This project has completed lab1 and a portion of lab2
MIT 6.824 is a computer science course called “Distributed Systems” that aims to introduce the fundamental principles and techniques of designing and implementing distributed systems. The course includes several laboratory assignments, with lab1 and lab2 being the most prominent ones. Here is a brief introduction to these two labs:
Lab1: MapReduce Lab1 focuses on implementing a basic MapReduce framework. MapReduce is a distributed computing model used for processing large-scale datasets. In this lab, you will implement a simplified MapReduce library and use it to perform some tasks. Specifically, you will implement a MapReduce engine that includes basic functions such as Map, Reduce, and Shutdown. You will also tackle concurrency and fault recovery issues. By completing this lab, you will gain a deeper understanding of how MapReduce works and the design decisions involved.

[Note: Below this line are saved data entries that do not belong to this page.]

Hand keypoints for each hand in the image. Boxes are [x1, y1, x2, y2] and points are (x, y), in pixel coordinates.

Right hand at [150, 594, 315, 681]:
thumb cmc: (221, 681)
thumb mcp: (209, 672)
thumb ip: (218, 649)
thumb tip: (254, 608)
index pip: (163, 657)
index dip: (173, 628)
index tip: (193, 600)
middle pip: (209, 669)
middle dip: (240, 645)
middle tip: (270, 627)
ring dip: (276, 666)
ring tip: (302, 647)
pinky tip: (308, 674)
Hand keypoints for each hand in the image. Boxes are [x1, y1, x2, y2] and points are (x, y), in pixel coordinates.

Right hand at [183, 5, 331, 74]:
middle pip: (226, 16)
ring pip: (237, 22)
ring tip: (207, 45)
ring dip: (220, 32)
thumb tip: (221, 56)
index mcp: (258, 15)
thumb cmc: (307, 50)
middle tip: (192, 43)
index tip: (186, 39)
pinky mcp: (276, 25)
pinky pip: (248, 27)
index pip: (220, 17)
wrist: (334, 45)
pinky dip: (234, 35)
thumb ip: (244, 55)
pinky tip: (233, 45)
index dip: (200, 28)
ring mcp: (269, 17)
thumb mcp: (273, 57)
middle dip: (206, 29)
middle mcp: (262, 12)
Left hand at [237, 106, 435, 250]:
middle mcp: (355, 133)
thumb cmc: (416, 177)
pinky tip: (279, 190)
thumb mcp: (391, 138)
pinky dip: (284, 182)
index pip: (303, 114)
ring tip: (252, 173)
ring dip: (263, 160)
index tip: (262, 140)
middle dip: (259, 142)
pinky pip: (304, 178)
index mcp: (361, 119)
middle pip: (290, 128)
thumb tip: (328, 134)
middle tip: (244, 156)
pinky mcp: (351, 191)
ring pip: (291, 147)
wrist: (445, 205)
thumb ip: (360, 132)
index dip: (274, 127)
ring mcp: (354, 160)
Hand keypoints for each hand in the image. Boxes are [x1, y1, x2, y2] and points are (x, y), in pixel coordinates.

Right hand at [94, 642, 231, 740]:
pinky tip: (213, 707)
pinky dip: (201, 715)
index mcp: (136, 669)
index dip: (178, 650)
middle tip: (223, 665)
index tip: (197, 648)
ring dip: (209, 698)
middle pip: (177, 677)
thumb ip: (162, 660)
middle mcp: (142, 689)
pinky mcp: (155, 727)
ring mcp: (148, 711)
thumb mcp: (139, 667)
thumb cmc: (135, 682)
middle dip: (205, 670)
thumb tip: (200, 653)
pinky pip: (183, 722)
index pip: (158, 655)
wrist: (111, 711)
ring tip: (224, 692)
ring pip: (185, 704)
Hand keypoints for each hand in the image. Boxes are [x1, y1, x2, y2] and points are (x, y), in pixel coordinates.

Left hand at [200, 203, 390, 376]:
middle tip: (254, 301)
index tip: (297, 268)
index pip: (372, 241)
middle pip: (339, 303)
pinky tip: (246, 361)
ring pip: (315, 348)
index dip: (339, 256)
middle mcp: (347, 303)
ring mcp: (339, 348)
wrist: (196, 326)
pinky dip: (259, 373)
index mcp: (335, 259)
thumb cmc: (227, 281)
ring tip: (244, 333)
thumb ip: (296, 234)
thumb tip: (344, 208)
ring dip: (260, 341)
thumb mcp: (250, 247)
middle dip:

Lab2: Raft Lab2 aims to implement the Raft consensus algorithm. Raft is an algorithm used for achieving replica consistency in distributed systems, known for its simplicity and ease of understanding. In this lab, you will implement a basic Raft library and use it to build a Key/Value service with multiple replicas. You will face several challenges, including implementing leader election, log replication, and state machine replication, which are the core components of the Raft algorithm. Through this lab, you will gain a deeper understanding of the Raft consensus algorithm and its application in building distributed systems.
These labs aim to provide students with hands-on experience in key techniques and principles of distributed systems and help them understand the design and functioning of distributed systems.